Robert McFadden: Becoming Friends with Oneself: Cicero in the Cassiciacum Dialogues

In the Cassiciacum dialogues, Augustine attempted to adopt Ciceronian friendship for a Christian philosophical life by working out what it means to live according to reason. I will argue that Augustine developed the soliloquy as a spiritual exercise so that the soul could recognize that to live according to reason means to identify and love oneself in God's love. Augustine emphasized that when friends use their reason well (Sol.I.7), they long for God; the more friends choose to pursue the activity of contemplating the divine, the more they choose to become identified and unified in the intimacy and love which they have for each other in God. Like Cicero, however, Augustine understood that one could not begin to love one's friends without a proper form of self-love (Sol.I.8).

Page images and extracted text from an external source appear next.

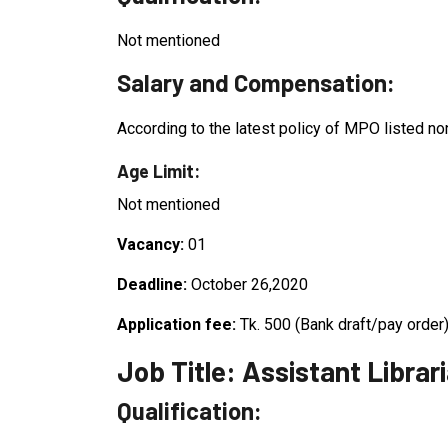
Not mentioned
Salary and Compensation:
According to the latest policy of MPO listed no
Age Limit:
Not mentioned
Vacancy:
01
Deadline:
October 26,2020
Application fee:
Tk. 500 (Bank draft/pay order
Job Title: Assistant Librar
Qualification: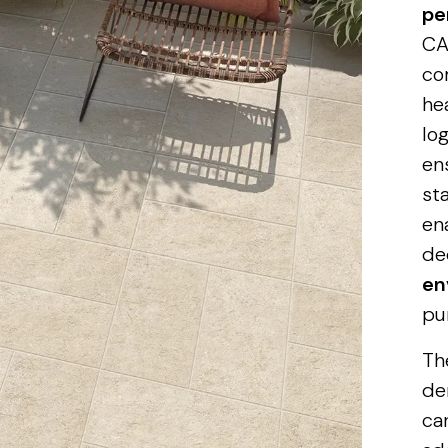
pe
CA
co
he
log
en
st
en
de
en
pu
Th
de
ca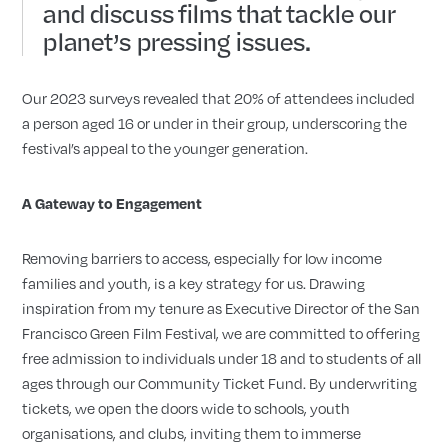
and discuss films that tackle our
planet’s pressing issues.
Our 2023 surveys revealed that 20% of attendees included
a person aged 16 or under in their group, underscoring the
festival’s appeal to the younger generation.
A Gateway to Engagement
Removing barriers to access, especially for low income
families and youth, is a key strategy for us. Drawing
inspiration from my tenure as Executive Director of the San
Francisco Green Film Festival, we are committed to offering
free admission to individuals under 18 and to students of all
ages through our Community Ticket Fund. By underwriting
tickets, we open the doors wide to schools, youth
organisations, and clubs, inviting them to immerse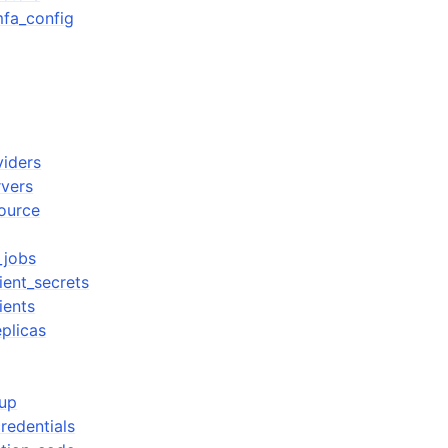
fa_config
viders
rvers
source
_jobs
lient_secrets
ients
eplicas
oup
redentials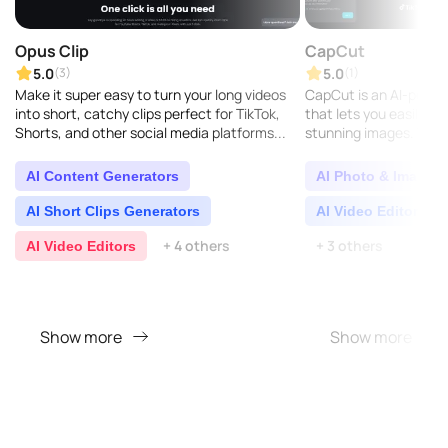
Opus Clip
CapCut
5.0
5.0
(3)
(1)
Make it super easy to turn your long videos
CapCut is an AI-powere
into short, catchy clips perfect for TikTok,
that lets you easily ed
Shorts, and other social media platforms...
stunning images. You c
much any device: your
Windows, Mac, Andr..
AI Content Generators
AI Photo & Image E
AI Short Clips Generators
AI Video Editors
+ 4 others
+ 3 others
AI Video Editors
Show more
Show more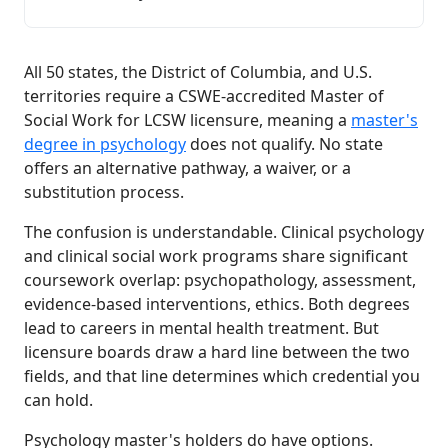
All 50 states, the District of Columbia, and U.S.
territories require a CSWE-accredited Master of
Social Work for LCSW licensure, meaning a
master's
degree in psychology
does not qualify. No state
offers an alternative pathway, a waiver, or a
substitution process.
The confusion is understandable. Clinical psychology
and clinical social work programs share significant
coursework overlap: psychopathology, assessment,
evidence-based interventions, ethics. Both degrees
lead to careers in mental health treatment. But
licensure boards draw a hard line between the two
fields, and that line determines which credential you
can hold.
Psychology master's holders do have options.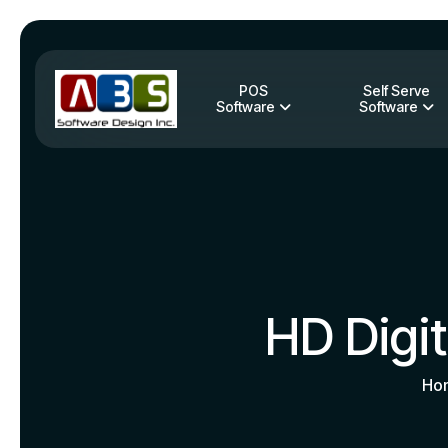
POS
Self Serve
Software
Software
HD Digi
Ho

Linking self-love to self-knowledge, Augustine asserted that individuals love themselves when they pursue the two objects of philosophy: knowledge of God and the soul (Ord.2.48). As a spiritual exercise, the soliloquy allowed individuals to pursue knowledge of God and the soul because they could remember the love God has for them through a conversation with their own reason. In adopting such a mode of discourse, Augustine provided a way to overcame the pride of the will by deepening Ciceronian friendship and showing that one become friends with oneself when one sees one's existence as a gift from God.